Are Big Data Black Swan Killers?


The dream of big data is to make experience predictable, and black swan theory says it can’t be done, at least not wholly reliably. Both are right.

A black swan is some major event or accomplishment that surprises everyone, defying predictions because it relied on causes that nobody considered, like when a stock market price bubble bursts, or somebody invents fidget spinners.   

Such events seem predictable in hindsight, suggesting 1) they were inevitable, if only people had known what to look for, and therefore 2) they can be understood, and either replicated or, in the case of bad things like car crashes, prevented.

It’s why we think famous stock pickers and celebrities are somehow different, or did things differently, than the hordes of analysts and wanna-be stars who toil in obscurity. It funds how-to programs promising to mirror their efforts, in hopes of realizing the same successes.

Black swan theory says that those assumptions are wrong, both because the universe of incremental influences is infinite, and the progress of time changes the relationships between variables along with their values.

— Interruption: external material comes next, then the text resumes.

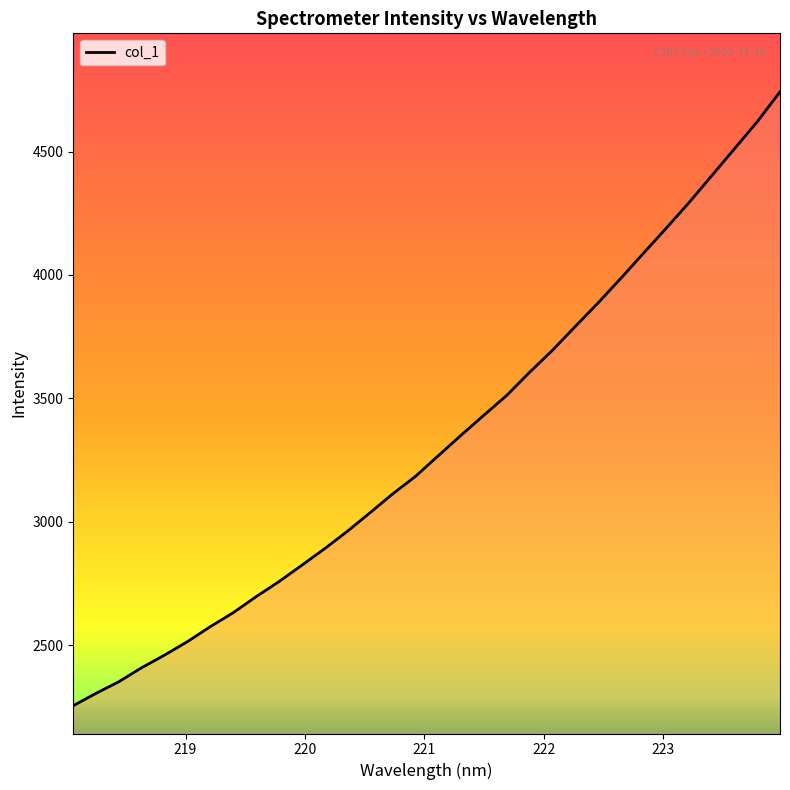

What is the minimum value shown in the chart?

2254.2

Surprises are, by definition, surprises.

It’s also why big data can’t kill them.

The two pillars of data science are, well, data, combined with probability, insomuch that the miracle of predictability is based less on determinist insights, and more on incredibly well-informed guesses. So its success is based on the amount and quality of its inputs andmodels.

Big data work best in environments with defined contexts, either circumstantial or by design. It’s easier to calculate probability for a single act, like voting day, than predict the air currents that may or may not result in a storm. Predictions online are easier than doing them in the real world, since the data points (and behaviors under scrutiny) are structurally limited.

The assumption is that big data’s batting average improves over time, and that’s true, especially for events and behaviors that need only be likely, not guaranteed.

Big data can match speed limits to the number and placement of drivers on a road. It can deliver useful insights into personal health, improve the results of online advertising, and accomplish tons of other useful (and commercially lucrative) things.

Pierre Simon-Laplace, a 19th century French mathematician, expressed the determinist vision of data and probability:

We may regard the present state of the universe as the effect of its past and the cause of its future. An intellect which at a certain moment would know all forces that set nature in motion, and all positions of all items of which nature is composed, if this intellect were also vast enough to submit these data to analysis, it would embrace in a single formula the movements of the greatest bodies of the universe and those of the tiniest atom; for such an intellect nothing would be uncertain and the future just like the past would be present before its eyes.

But anything short of that oversight can’t predict the unpredictable, since the surprises of the future are, by definition, not repeats of surprises in the past. The probability is an approximation, not a certainty.

It will be interesting to witness how big data insights make our lives more predictable and reliable.

It’ll be even more interesting when we’re surprised by the occasional and inevitable black swan.